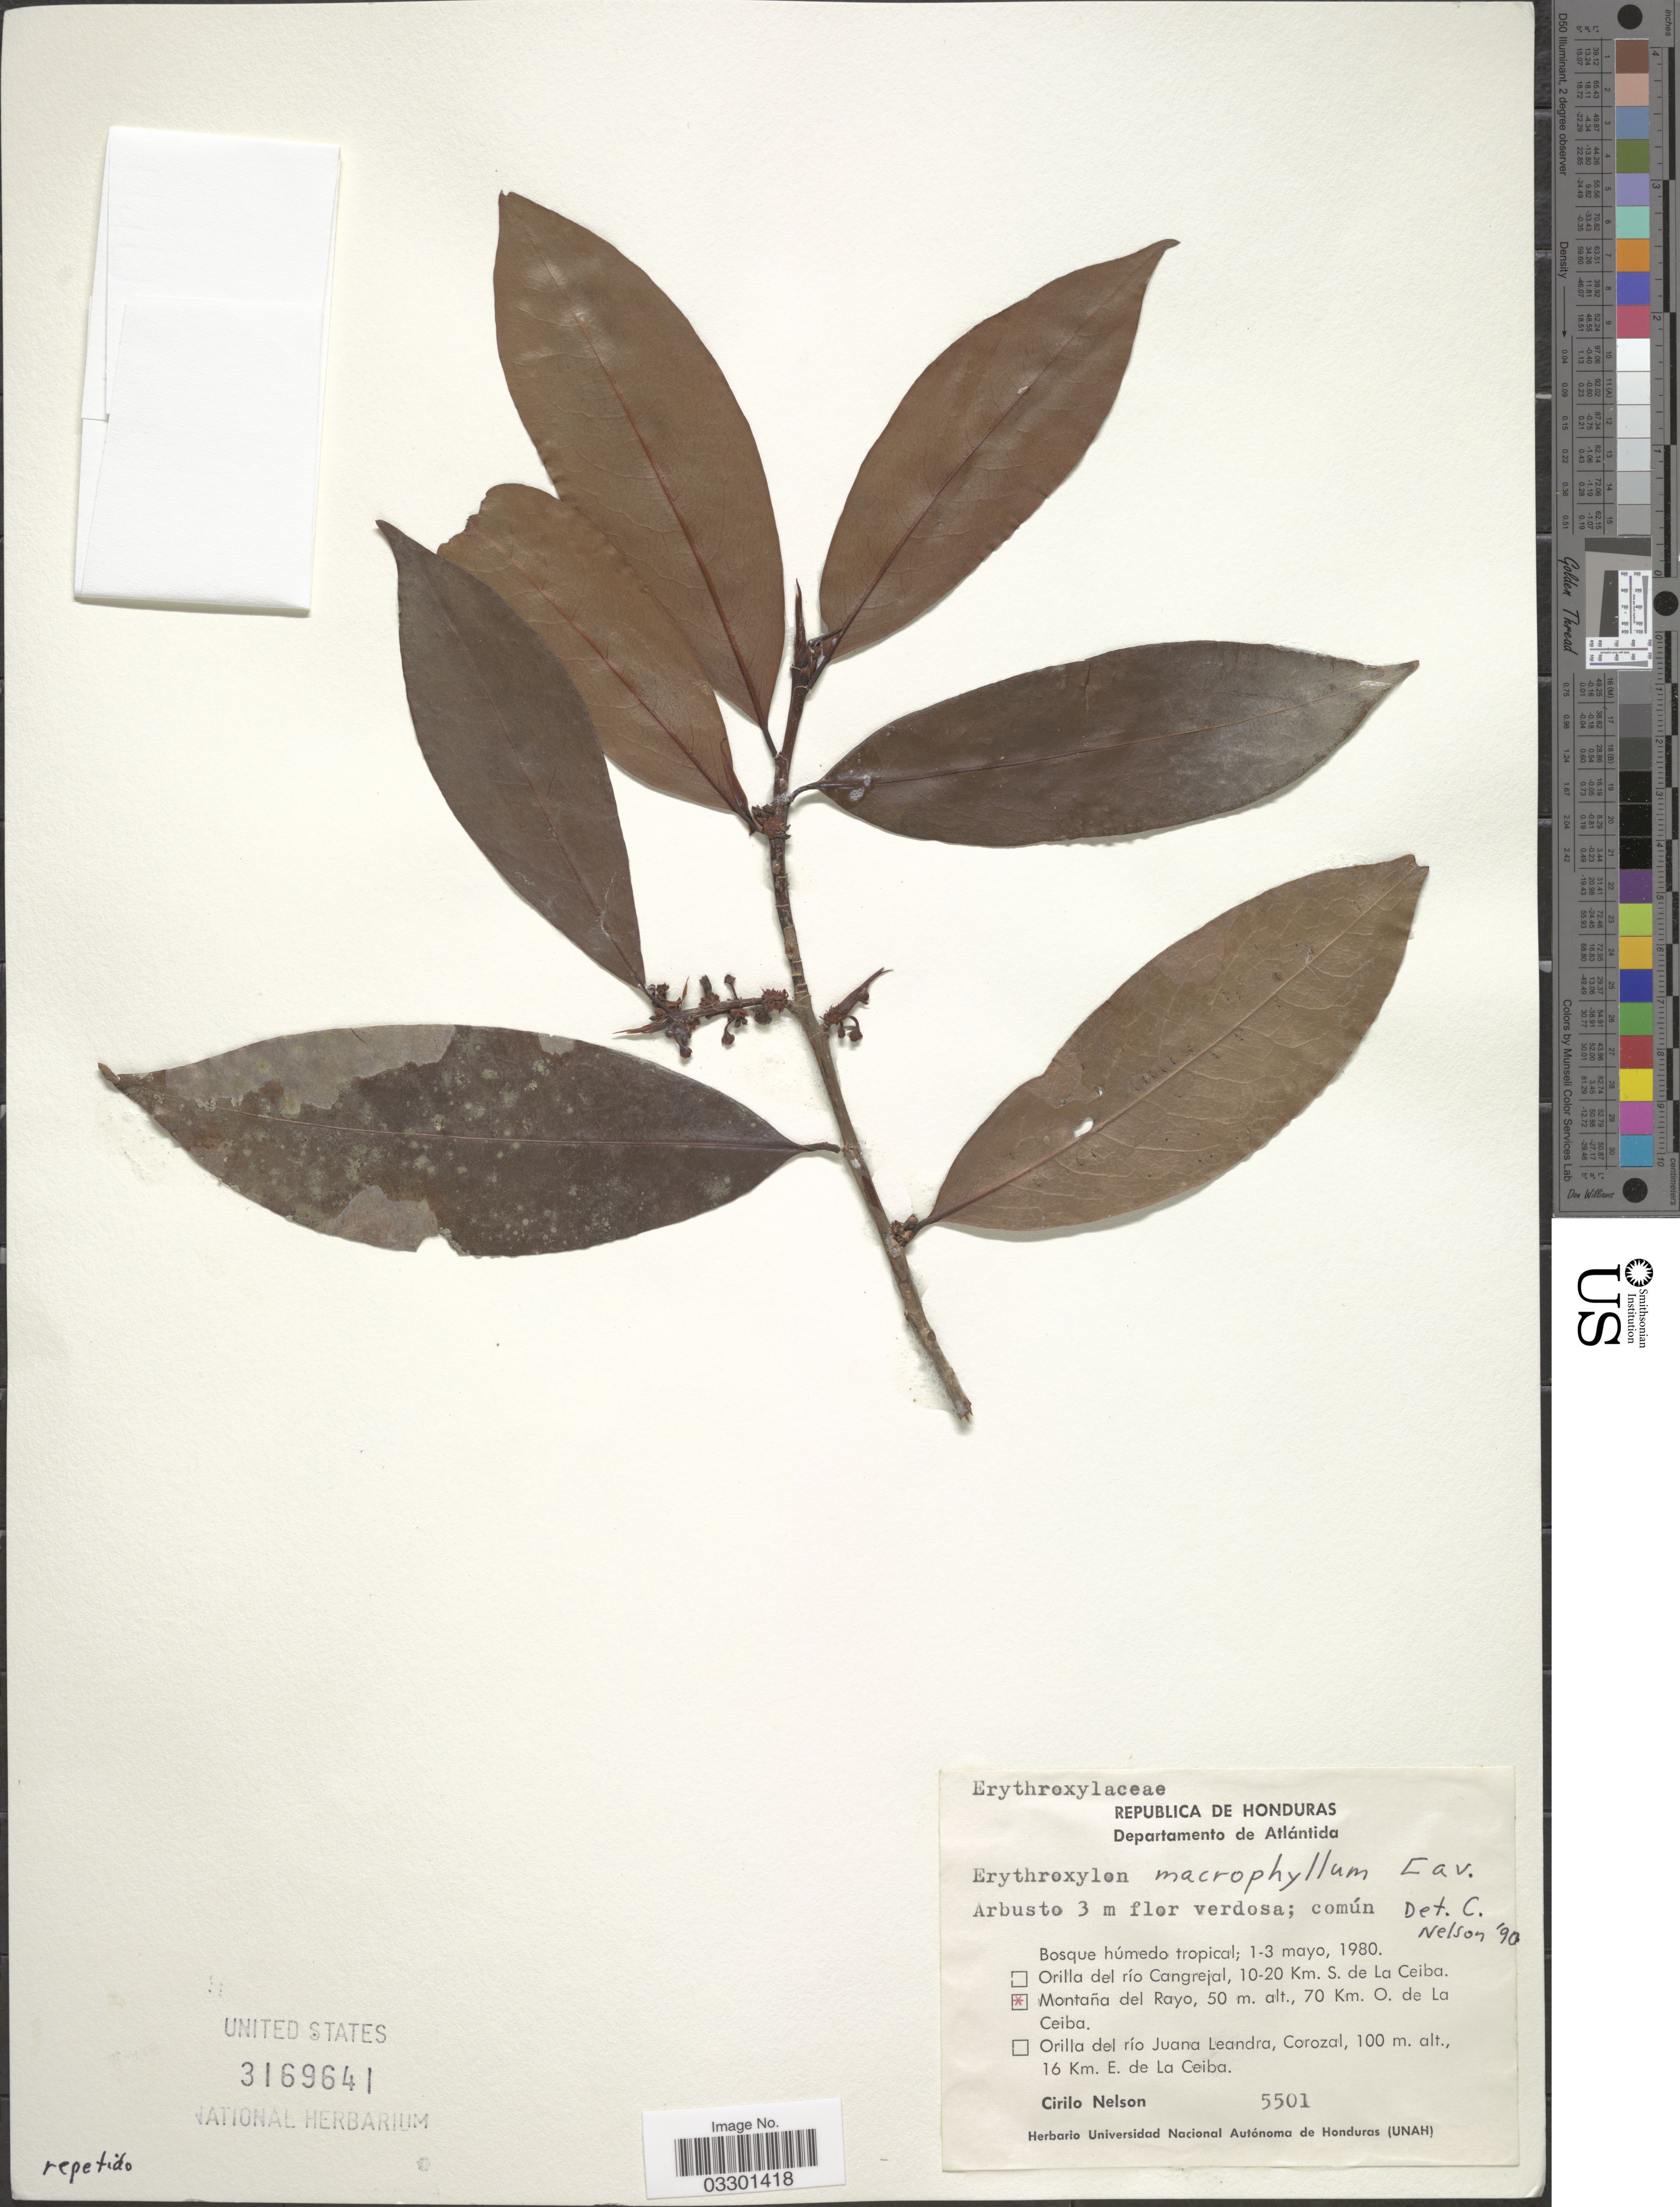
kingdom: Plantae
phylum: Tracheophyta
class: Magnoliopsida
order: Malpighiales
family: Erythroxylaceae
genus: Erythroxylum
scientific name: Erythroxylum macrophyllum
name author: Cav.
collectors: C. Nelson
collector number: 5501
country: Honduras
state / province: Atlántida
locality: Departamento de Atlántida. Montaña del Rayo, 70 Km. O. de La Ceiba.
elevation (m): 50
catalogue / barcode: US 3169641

### Your goal
Copy every line of the entries above word for word, leaving out the pictures.

### Reply
kingdom: Plantae
phylum: Tracheophyta
class: Magnoliopsida
order: Malpighiales
family: Erythroxylaceae
genus: Erythroxylum
scientific name: Erythroxylum macrophyllum
name author: Cav.
collectors: C. Nelson
collector number: 5501
country: Honduras
state / province: Atlántida
locality: Departamento de Atlántida. Montaña del Rayo, 70 Km. O. de La Ceiba.
elevation (m): 50
catalogue / barcode: US 3169641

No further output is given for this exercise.